4. Phishing awareness training

Your users remain the top vulnerability in your attack surface, as human error represents the single greatest cause of data breaches. To improve user behavior, your email security solution should offer phishing awareness training with the following features:

  • Time-sensitive administration. User awareness training should be administered based on need, not according to an annual requirement or the schedule of admins. To improve user behavior, you need training that is administered whenever users encounter an actual phishing threat. By grounding training in lived experience, you directly connect instruction with the behaviors that improve cybersecurity, while enhancing learning retention.
  • Personalization. The most effective education adapts instruction to the learner’s unique circumstances. This is especially the case when it comes to email security.
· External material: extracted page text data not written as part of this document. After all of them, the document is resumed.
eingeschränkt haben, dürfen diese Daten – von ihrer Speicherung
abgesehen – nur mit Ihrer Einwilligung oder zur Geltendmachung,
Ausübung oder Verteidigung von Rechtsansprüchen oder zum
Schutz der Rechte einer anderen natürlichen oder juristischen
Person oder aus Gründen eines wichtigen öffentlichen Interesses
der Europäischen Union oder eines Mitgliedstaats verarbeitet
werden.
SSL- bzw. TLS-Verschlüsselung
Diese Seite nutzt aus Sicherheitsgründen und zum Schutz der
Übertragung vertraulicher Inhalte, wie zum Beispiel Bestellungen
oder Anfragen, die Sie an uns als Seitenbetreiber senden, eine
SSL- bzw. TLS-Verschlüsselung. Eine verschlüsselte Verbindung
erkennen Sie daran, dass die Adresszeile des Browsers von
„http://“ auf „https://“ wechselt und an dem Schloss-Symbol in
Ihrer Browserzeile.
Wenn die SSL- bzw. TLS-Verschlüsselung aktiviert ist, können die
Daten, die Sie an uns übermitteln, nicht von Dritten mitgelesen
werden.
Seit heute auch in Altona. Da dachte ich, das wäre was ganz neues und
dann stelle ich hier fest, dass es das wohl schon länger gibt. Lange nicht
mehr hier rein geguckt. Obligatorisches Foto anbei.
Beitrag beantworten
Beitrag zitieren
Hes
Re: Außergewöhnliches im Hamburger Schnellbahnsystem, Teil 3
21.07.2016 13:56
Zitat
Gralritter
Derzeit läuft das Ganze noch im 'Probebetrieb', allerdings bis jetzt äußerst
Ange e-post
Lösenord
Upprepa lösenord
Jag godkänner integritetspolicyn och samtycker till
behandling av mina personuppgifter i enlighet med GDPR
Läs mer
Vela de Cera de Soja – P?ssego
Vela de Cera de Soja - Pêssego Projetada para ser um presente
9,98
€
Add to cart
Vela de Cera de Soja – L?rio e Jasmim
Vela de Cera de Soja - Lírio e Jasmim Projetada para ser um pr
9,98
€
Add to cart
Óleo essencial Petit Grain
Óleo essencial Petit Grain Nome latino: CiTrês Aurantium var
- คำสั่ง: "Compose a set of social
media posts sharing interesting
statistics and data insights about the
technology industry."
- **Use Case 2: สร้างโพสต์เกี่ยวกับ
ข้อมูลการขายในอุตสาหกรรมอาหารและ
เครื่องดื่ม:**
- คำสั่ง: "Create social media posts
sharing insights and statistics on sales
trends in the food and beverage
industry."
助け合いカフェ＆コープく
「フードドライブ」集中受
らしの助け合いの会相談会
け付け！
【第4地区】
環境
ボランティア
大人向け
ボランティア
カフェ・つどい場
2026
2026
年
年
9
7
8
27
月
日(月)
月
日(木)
Rather than teaching with generic examples, your users need training that reflects the email communications and brands they regularly interact with. This also grounds their learning in a context so they can recognize, retain, and apply their training.
  • Ongoing automation. Training administration should be automated continuously. This ensures that you can deliver timely and personalized education at scale, ensure users remain proficient at dealing with cyberthreats regardless of turnover and other organizational changes, and free admins to focus on other priorities.

Vade’s approach to phishing awareness training is to train users when they need it most: when they have interacted with a phishing email. Unlike phishing simulations, Vade for M365 triggers automatic phishing awareness training using examples of real phishing emails and webpages.

Ransomware prevention - Vade Threat Coach™

Vade Threat Coach

The collection of new samples is programmatic, and new samples are added daily as new threats are detected.

Ransomware prevention calls for collaborative email security

Ransomware is an invasive and costly cyberthreat for organizations of all sizes. As phishing emails deploy the most ransomware attacks, organizations need collaborative email security. By layering protection onto native environments and tools, it enables you to support all necessary activities for ransomware prevention, including threat detection, response, investigation, and education.

Vade for M365 is the first collaborative email security solution for Microsoft 365. Integrated and low-touch, the solution provides AI-powered email security that catches the ransomware threats that Microsoft misses.